U.S. military installations on the East Coast could start experiencing rough weather by Friday.

Tropical Storm Hermine shows the could blow through the Florida Panhandle, Georgia, South Carolina, North Carolina and Virginia starting late Thursday night or early Friday morning, according to the National Weather Service.

That means bases such as the Army’s Fort Stewart, Georgia: the Marine Corps’ Camp Lejeune, North Carolina; Naval Air Station Norfolk, Virginia; and Seymour Johnson Air Force Base, North Carolina, could feel the effects of the storm.

National Hurricane Center spokesman Dennis Feltgen advises service members and their families in bases within the storm’s path not to take the coming weather lightly.

"There will be flooding and power outages," he told Military Times on Wednesday.

Tropical Storm Hermine

As of Wednesday, the National Hurricane Center is predicting that Tropical Storm Hermine could move up the East Coast.
Photo Credit: Courtesy of the National Hurricane Center.

Hermine is expected to drop between 5 and 10 inches of rainfall in parts of northwest Florida through Friday, with some areas getting up to 20 inches, according to an advisory Wednesday from the National Hurricane Center.
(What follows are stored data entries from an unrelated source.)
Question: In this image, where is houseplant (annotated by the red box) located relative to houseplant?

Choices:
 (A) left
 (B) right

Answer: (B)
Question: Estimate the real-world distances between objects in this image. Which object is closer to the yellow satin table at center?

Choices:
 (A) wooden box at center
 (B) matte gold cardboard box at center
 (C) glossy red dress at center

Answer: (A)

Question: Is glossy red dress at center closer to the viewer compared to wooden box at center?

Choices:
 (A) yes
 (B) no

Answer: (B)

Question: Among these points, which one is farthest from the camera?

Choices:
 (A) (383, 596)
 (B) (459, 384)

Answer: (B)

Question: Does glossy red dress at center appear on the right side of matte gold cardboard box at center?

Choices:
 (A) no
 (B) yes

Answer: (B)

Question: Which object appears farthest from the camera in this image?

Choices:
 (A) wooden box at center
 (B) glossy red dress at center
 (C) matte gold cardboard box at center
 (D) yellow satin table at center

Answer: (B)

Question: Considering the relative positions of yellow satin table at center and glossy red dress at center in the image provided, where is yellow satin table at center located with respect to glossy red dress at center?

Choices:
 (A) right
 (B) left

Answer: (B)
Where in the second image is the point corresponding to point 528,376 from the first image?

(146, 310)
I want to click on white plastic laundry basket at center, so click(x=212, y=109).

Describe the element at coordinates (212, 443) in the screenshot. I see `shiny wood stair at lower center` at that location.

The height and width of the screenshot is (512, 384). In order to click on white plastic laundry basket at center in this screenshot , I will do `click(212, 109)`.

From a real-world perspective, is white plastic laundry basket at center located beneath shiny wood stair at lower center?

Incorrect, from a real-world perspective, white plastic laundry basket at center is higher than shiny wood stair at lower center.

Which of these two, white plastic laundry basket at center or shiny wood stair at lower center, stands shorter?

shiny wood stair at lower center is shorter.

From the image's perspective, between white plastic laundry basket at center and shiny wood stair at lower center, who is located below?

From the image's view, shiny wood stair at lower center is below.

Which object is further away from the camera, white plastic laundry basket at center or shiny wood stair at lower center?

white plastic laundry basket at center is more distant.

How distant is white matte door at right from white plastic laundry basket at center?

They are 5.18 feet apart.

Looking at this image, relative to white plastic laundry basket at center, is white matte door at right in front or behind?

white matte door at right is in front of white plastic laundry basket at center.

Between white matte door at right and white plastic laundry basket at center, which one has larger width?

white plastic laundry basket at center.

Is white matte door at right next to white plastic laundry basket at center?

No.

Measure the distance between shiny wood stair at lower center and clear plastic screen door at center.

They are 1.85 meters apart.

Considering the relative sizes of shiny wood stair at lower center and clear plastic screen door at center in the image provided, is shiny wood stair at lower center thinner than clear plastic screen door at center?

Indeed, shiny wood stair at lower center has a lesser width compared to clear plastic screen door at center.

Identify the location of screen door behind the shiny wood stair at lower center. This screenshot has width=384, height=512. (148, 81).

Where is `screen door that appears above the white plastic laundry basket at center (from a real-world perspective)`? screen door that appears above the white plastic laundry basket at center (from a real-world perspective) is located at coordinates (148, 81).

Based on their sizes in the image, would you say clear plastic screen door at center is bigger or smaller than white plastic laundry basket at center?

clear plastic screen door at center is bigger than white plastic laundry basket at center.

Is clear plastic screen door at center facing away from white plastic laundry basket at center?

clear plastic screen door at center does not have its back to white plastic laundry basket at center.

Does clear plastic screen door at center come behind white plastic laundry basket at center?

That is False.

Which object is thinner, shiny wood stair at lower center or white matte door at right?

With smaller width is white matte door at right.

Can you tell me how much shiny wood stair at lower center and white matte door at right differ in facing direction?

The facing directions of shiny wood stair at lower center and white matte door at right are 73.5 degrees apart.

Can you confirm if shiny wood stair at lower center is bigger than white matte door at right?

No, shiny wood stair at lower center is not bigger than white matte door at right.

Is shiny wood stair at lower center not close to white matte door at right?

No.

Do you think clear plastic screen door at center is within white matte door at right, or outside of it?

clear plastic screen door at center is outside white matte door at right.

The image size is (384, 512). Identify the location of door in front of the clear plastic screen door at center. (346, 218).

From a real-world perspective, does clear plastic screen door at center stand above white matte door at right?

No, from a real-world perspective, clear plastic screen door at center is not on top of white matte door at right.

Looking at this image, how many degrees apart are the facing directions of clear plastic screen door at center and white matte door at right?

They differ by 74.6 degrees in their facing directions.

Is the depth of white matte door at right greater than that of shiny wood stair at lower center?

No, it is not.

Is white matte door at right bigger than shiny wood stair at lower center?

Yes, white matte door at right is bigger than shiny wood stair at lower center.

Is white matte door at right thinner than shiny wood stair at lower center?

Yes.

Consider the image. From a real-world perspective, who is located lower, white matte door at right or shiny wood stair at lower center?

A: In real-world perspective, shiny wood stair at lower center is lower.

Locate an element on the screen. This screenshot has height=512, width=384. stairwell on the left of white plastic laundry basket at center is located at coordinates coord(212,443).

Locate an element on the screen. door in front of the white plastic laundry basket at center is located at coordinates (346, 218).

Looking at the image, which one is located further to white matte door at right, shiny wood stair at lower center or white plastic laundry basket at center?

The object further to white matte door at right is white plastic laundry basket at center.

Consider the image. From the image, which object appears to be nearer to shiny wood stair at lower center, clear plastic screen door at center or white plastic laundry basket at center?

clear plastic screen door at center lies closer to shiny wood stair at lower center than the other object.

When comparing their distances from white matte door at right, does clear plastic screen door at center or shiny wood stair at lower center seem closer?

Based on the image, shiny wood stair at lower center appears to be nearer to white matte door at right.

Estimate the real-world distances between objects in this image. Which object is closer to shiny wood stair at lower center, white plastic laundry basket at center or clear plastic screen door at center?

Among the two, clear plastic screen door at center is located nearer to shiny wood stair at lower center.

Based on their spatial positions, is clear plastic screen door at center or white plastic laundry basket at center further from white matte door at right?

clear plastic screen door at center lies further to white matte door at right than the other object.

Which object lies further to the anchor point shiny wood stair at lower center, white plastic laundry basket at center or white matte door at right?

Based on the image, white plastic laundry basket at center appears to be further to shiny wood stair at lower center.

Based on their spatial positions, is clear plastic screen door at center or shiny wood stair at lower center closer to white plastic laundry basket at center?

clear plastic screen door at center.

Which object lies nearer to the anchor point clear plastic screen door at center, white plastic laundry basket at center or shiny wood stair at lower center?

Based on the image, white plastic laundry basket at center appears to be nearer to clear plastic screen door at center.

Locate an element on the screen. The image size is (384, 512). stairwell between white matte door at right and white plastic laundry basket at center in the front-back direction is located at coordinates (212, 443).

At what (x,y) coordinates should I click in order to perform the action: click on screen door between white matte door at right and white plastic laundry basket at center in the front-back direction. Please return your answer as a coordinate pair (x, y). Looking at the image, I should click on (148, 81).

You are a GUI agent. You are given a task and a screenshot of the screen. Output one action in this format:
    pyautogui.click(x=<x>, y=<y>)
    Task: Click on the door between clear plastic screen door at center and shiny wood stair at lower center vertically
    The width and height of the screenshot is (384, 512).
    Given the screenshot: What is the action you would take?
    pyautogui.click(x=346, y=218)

The storm could then dump between 4 and 8 inches of rain in Georgia, South Carolina and North Carolina on Saturday with up to 10 inches possible in some parts.

The storm currently has sustained winds of 45 miles per hour and it could be near hurricane strength by the time it makes landfall, the advisory says. Tropical-storm-force winds will extend up to 125 miles from the storm’s center.

The National Weather Service determined the most likely path for the storm by using Hurricane Hunter aircraft and other data sources, said service spokeswoman Susan Buchanan. The latest storm track is current as of 4 p.m. and the National Hurricane Center updates its map every six hours, she said.